**Exercise goal**: Put each line of the records below into a JSON list of strings, one string per line, leaving out blank lines and the pictures.

**Data shown**:
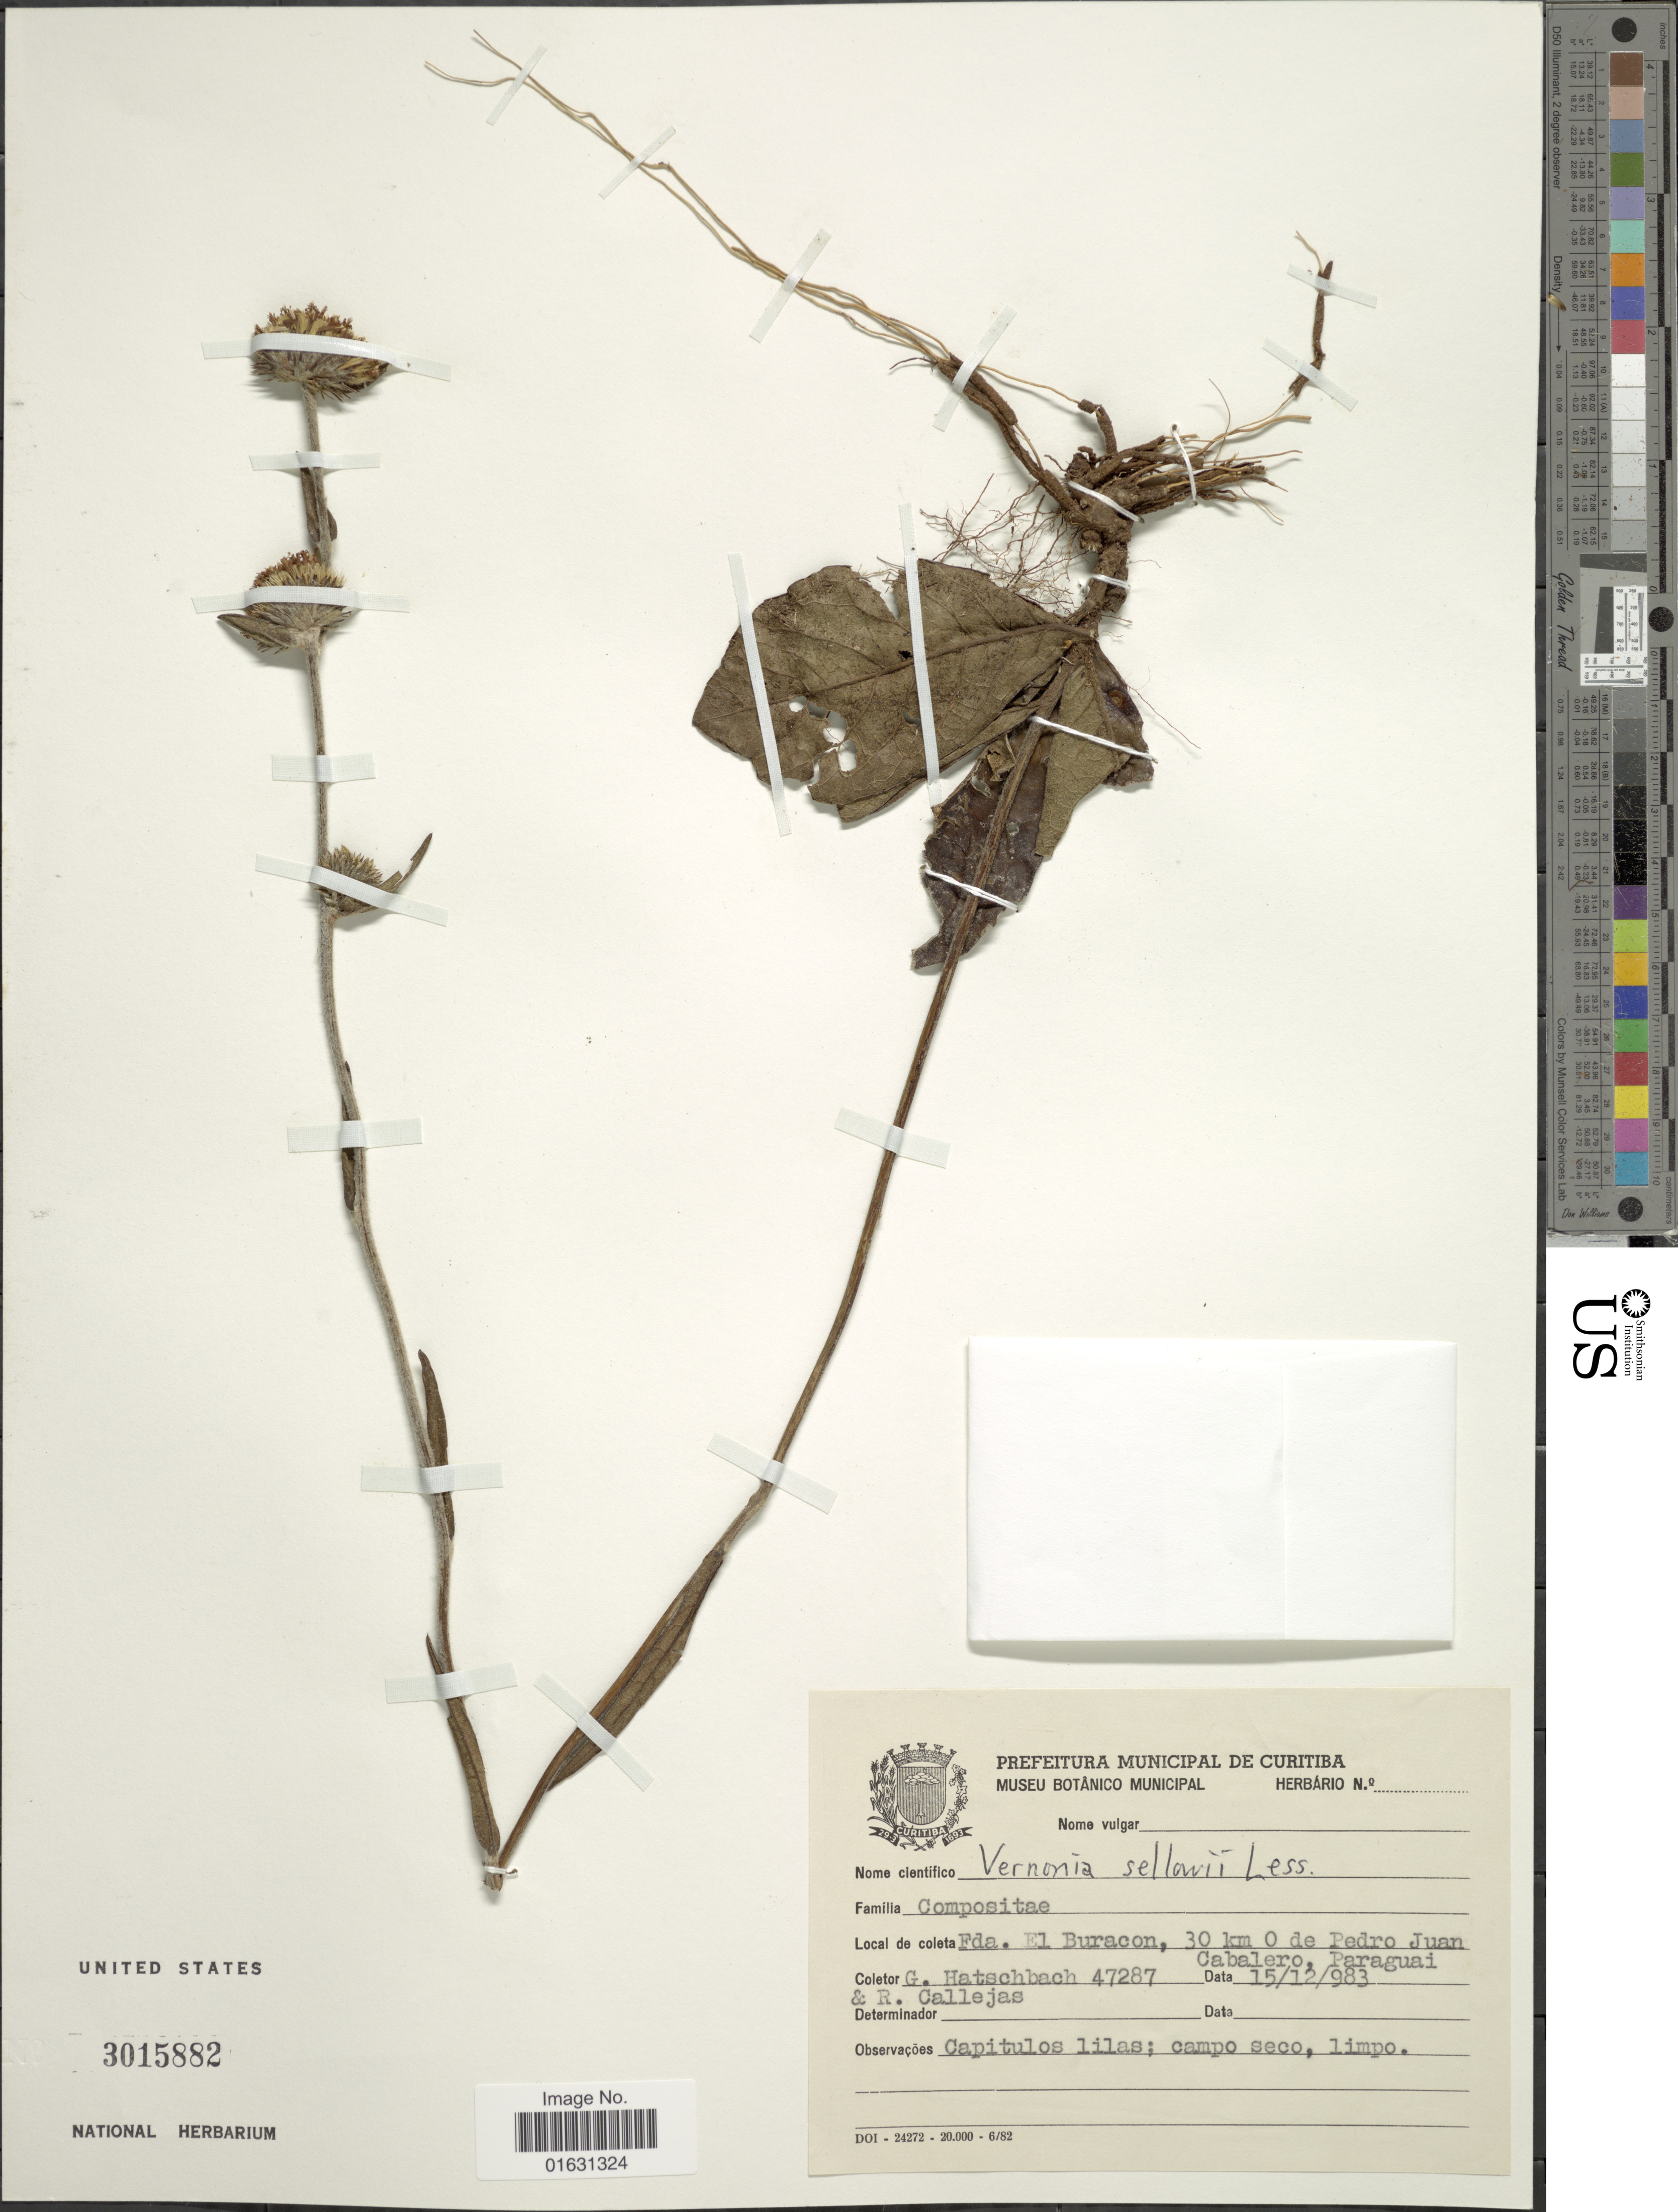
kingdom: Plantae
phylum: Tracheophyta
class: Magnoliopsida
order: Asterales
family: Asteraceae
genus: Lessingianthus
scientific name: Lessingianthus sellowii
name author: (Less.) H. Rob.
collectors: G. Hatschbach & R. Callejas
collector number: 47287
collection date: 1983-12-15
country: Paraguay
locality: Fda. El Buracon, 30 km O de Pedro Juan Cabalero, Paraguai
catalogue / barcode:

**Answer in full**:
[
  "kingdom: Plantae",
  "phylum: Tracheophyta",
  "class: Magnoliopsida",
  "order: Asterales",
  "family: Asteraceae",
  "genus: Lessingianthus",
  "scientific name: Lessingianthus sellowii",
  "name author: (Less.) H. Rob.",
  "collectors: G. Hatschbach & R. Callejas",
  "collector number: 47287",
  "collection date: 1983-12-15",
  "country: Paraguay",
  "locality: Fda. El Buracon, 30 km O de Pedro Juan Cabalero, Paraguai",
  "catalogue / barcode:"
]